> TAREAS DEL EJERCICIO
1. Devuelve sin ningún cambio el fragmento del texto sobre la desinformación institucional que comienza con las palabras "Resulta preocupante, además, que" y termina con "y confianza quebrada.".
2. Responde estas preguntas a partir del texto sobre la desinformación institucional.
(a) ¿En qué comunidad dejó la gestión de los incendios a cientos de familias sin casa?
(b) ¿En qué dos lugares adquiere la desinformación un sesgo de género?
(c) ¿Qué cuatro responsables se nombran como personas que no han dimitido?

> TEXTO MOSTRADO
-=-=-=-=-
La misma lógica de desprecio a la ciudadanía se repite en otros escenarios. En Castilla y León, la gestión de los incendios dejó a cientos de familias sin casa, en parte por la deficiente información y la falta de coordinación de los servicios públicos. En todos estos casos —la DANA, las mamografías, el aborto y los incendios— el denominador común es la manipulación o el ocultamiento de la información. Ya sea por negligencia, cobardía o cálculo político, los responsables de las instituciones han decidido que la población no necesita saber, que es mejor protegerla de la verdad, o simplemente que no merece conocerla.

Esa actitud, tan autoritaria como arrogante, refleja un profundo desprecio hacia la inteligencia de la gente. Se comportan como si gobernaran una sociedad infantil, incapaz de comprender o de asumir la realidad. Pero la información no es un privilegio de los poderosos, sino un derecho de la ciudadanía. Sin información veraz, no hay democracia posible. Y cuando quienes gobiernan utilizan el silencio, la ocultación o la manipulación para proteger sus intereses, están incurriendo en una forma de corrupción tan grave como la económica.

En Madrid y en Andalucía, además, la desinformación adquiere un sesgo de género. Se manipula la información sobre la salud y los derechos sexuales y reproductivos de las mujeres, se decide por ellas, se las infantiliza y se les niega la capacidad de discernir. ¿Por qué no se aplica el mismo celo “preventivo” a los hombres que deciden hacerse una vasectomía? ¿Por qué no se permite a los funcionarios objetar ante esa obligación de desinformar? La respuesta es evidente: porque se parte de una visión patriarcal que considera que las mujeres necesitan tutela, no libertad.

El paternalismo que impregna todas estas decisiones no es inocente. Es una estrategia de poder. Informar selectivamente, mentir o callar según convenga, es una forma de control. La ciudadanía bien informada es crítica, exige responsabilidades, vota con criterio. La desinformada, en cambio, es manejable, miedosa y dependiente. Por eso el silencio institucional se convierte en una herramienta política, y la verdad en una víctima colateral del poder.

Resulta preocupante, además, que ninguno de los responsables de estos episodios haya asumido la más mínima responsabilidad. Ni Mazón, ni Almeida, ni Moreno Bonilla, ni Mañueco han dimitido, ni siquiera han pedido disculpas. Prefieren presentarse como víctimas de conspiraciones o errores técnicos antes que reconocer su negligencia. La impunidad se protege con el discurso, con los eufemismos, con la manipulación del lenguaje y la saturación mediática. Mientras tanto, la ciudadanía paga las consecuencias con muertes evitables, diagnósticos retrasados, derechos vulnerados y confianza quebrada.
-=-=-=-=-
> REGISTROS PROPORCIONADOS
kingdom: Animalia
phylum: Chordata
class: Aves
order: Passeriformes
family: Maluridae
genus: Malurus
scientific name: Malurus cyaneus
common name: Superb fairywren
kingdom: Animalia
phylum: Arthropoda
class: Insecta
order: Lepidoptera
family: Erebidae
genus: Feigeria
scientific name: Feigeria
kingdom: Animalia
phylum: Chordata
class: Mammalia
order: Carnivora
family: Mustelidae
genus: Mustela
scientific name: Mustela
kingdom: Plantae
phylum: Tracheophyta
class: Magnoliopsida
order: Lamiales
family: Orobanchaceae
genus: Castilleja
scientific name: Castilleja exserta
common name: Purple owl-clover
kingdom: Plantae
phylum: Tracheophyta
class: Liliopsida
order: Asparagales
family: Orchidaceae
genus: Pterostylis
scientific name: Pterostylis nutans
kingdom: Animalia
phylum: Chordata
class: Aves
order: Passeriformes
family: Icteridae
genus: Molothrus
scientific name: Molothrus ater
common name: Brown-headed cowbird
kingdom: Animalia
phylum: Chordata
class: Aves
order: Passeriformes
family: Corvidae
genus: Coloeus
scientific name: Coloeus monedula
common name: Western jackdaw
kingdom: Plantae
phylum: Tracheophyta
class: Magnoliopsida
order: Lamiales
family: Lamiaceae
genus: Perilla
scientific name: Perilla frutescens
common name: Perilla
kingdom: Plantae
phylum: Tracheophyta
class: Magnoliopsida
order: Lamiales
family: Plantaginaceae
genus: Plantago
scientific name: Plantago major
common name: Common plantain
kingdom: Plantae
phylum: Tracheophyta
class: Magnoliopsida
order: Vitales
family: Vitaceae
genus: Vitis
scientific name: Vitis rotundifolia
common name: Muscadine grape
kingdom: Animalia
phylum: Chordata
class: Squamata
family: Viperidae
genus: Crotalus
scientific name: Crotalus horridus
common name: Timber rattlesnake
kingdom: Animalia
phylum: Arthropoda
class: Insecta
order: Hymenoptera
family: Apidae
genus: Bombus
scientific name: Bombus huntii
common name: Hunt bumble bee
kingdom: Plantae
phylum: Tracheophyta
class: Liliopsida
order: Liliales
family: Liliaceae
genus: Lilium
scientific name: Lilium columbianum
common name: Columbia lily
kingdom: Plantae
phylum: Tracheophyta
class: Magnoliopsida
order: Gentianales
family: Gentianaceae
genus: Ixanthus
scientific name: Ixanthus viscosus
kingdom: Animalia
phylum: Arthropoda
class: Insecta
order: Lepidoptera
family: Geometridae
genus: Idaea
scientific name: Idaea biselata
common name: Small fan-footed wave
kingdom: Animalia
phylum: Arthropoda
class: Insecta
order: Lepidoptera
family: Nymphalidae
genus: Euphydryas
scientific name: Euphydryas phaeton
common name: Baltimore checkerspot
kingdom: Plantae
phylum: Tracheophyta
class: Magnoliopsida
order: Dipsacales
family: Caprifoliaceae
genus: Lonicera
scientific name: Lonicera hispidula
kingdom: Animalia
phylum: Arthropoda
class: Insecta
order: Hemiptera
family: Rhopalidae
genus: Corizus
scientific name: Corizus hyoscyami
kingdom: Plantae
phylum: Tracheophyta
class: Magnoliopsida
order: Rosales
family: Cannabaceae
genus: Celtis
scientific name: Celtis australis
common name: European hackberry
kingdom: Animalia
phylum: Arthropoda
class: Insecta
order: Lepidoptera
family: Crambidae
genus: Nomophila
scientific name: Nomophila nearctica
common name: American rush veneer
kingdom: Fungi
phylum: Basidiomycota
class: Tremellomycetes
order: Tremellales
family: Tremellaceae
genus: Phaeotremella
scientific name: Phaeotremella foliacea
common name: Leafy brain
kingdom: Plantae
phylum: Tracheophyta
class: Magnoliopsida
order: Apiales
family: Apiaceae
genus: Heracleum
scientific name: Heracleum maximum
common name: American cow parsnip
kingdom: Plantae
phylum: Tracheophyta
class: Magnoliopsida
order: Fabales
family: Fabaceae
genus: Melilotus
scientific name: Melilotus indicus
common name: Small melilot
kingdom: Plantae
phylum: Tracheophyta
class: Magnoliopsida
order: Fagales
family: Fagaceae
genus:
-=-=-=-=-
> SOLUCIONES POR TAREA
1.
Resulta preocupante, además, que ninguno de los responsables de estos episodios haya asumido la más mínima responsabilidad. Ni Mazón, ni Almeida, ni Moreno Bonilla, ni Mañueco han dimitido, ni siquiera han pedido disculpas. Prefieren presentarse como víctimas de conspiraciones o errores técnicos antes que reconocer su negligencia. La impunidad se protege con el discurso, con los eufemismos, con la manipulación del lenguaje y la saturación mediática. Mientras tanto, la ciudadanía paga las consecuencias con muertes evitables, diagnósticos retrasados, derechos vulnerados y confianza quebrada.

2.
(a) En Castilla y León.
(b) En Madrid y en Andalucía.
(c) Mazón, Almeida, Moreno Bonilla y Mañueco.